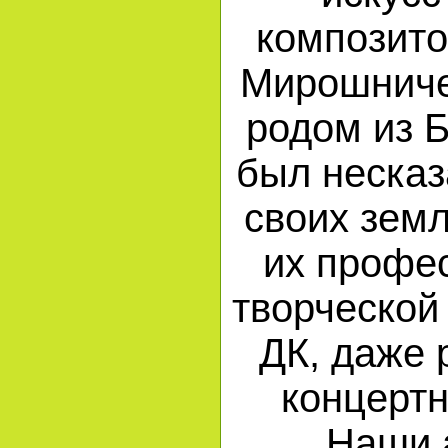
композито
Мирошниче
родом из 
был несказ
своих зем
их профе
творческой
ДК, даже 
концерт
Наши 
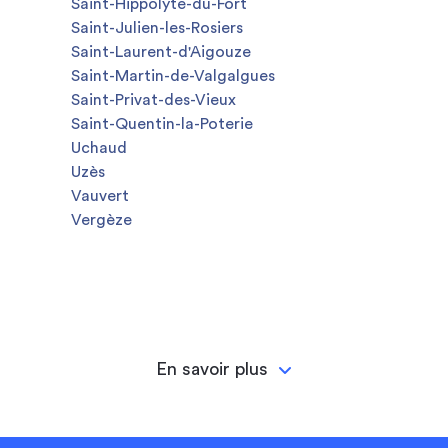
Saint-Hippolyte-du-Fort
Saint-Julien-les-Rosiers
Saint-Laurent-d'Aigouze
Saint-Martin-de-Valgalgues
Saint-Privat-des-Vieux
Saint-Quentin-la-Poterie
Uchaud
Uzès
Vauvert
Vergèze
En savoir plus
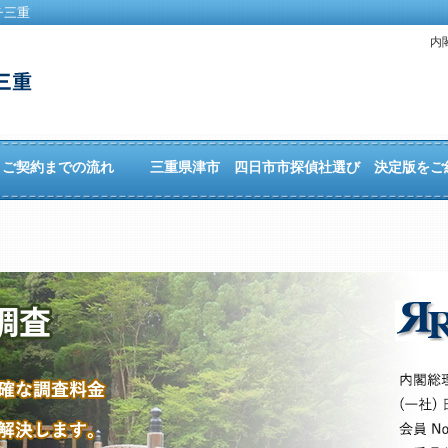
チ三重
内
ご契約までの流れ
三重県津市 四日市市探偵社選び 決定版をご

[Work required]:
Filter the entries down to the lines holding the string "Saint". Copy each of those lines.

[Response]:
Saint-Hippolyte-du-Fort
Saint-Julien-les-Rosiers
Saint-Laurent-d'Aigouze
Saint-Martin-de-Valgalgues
Saint-Privat-des-Vieux
Saint-Quentin-la-Poterie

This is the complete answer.